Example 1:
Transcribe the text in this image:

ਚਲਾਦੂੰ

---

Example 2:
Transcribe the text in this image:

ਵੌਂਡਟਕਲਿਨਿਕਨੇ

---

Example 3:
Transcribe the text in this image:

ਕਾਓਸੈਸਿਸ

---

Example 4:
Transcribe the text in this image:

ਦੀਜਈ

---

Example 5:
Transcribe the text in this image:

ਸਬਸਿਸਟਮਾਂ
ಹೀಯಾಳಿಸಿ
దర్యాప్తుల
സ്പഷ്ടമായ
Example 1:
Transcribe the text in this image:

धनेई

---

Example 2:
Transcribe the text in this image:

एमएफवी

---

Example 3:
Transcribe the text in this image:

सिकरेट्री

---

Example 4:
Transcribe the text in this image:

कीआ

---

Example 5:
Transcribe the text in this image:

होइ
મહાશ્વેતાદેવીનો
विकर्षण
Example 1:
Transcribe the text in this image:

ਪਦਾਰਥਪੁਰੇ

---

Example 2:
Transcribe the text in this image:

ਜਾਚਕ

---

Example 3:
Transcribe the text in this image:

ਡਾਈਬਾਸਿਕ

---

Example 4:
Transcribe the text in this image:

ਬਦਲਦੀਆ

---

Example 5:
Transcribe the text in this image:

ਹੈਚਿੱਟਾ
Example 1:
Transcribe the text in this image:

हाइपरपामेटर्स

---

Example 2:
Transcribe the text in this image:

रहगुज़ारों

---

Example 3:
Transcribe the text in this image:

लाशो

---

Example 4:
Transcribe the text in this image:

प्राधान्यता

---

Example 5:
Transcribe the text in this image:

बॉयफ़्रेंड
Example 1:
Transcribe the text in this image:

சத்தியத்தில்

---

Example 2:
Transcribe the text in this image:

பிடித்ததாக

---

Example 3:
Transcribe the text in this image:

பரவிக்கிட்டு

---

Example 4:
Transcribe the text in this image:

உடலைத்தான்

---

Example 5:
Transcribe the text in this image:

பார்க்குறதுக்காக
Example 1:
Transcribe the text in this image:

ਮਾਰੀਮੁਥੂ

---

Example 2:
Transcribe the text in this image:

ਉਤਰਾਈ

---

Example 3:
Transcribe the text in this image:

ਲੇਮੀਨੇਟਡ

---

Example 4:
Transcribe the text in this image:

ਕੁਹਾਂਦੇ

:: Task to complete ::
Set down the material above again, word for word.

:: Response ::
Example 1:
Transcribe the text in this image:

ਚਲਾਦੂੰ

---

Example 2:
Transcribe the text in this image:

ਵੌਂਡਟਕਲਿਨਿਕਨੇ

---

Example 3:
Transcribe the text in this image:

ਕਾਓਸੈਸਿਸ

---

Example 4:
Transcribe the text in this image:

ਦੀਜਈ

---

Example 5:
Transcribe the text in this image:

ਸਬਸਿਸਟਮਾਂ
ಹೀಯಾಳಿಸಿ
దర్యాప్తుల
സ്പഷ്ടമായ
Example 1:
Transcribe the text in this image:

धनेई

---

Example 2:
Transcribe the text in this image:

एमएफवी

---

Example 3:
Transcribe the text in this image:

सिकरेट्री

---

Example 4:
Transcribe the text in this image:

कीआ

---

Example 5:
Transcribe the text in this image:

होइ
મહાશ્વેતાદેવીનો
विकर्षण
Example 1:
Transcribe the text in this image:

ਪਦਾਰਥਪੁਰੇ

---

Example 2:
Transcribe the text in this image:

ਜਾਚਕ

---

Example 3:
Transcribe the text in this image:

ਡਾਈਬਾਸਿਕ

---

Example 4:
Transcribe the text in this image:

ਬਦਲਦੀਆ

---

Example 5:
Transcribe the text in this image:

ਹੈਚਿੱਟਾ
Example 1:
Transcribe the text in this image:

हाइपरपामेटर्स

---

Example 2:
Transcribe the text in this image:

रहगुज़ारों

---

Example 3:
Transcribe the text in this image:

लाशो

---

Example 4:
Transcribe the text in this image:

प्राधान्यता

---

Example 5:
Transcribe the text in this image:

बॉयफ़्रेंड
Example 1:
Transcribe the text in this image:

சத்தியத்தில்

---

Example 2:
Transcribe the text in this image:

பிடித்ததாக

---

Example 3:
Transcribe the text in this image:

பரவிக்கிட்டு

---

Example 4:
Transcribe the text in this image:

உடலைத்தான்

---

Example 5:
Transcribe the text in this image:

பார்க்குறதுக்காக
Example 1:
Transcribe the text in this image:

ਮਾਰੀਮੁਥੂ

---

Example 2:
Transcribe the text in this image:

ਉਤਰਾਈ

---

Example 3:
Transcribe the text in this image:

ਲੇਮੀਨੇਟਡ

---

Example 4:
Transcribe the text in this image:

ਕੁਹਾਂਦੇ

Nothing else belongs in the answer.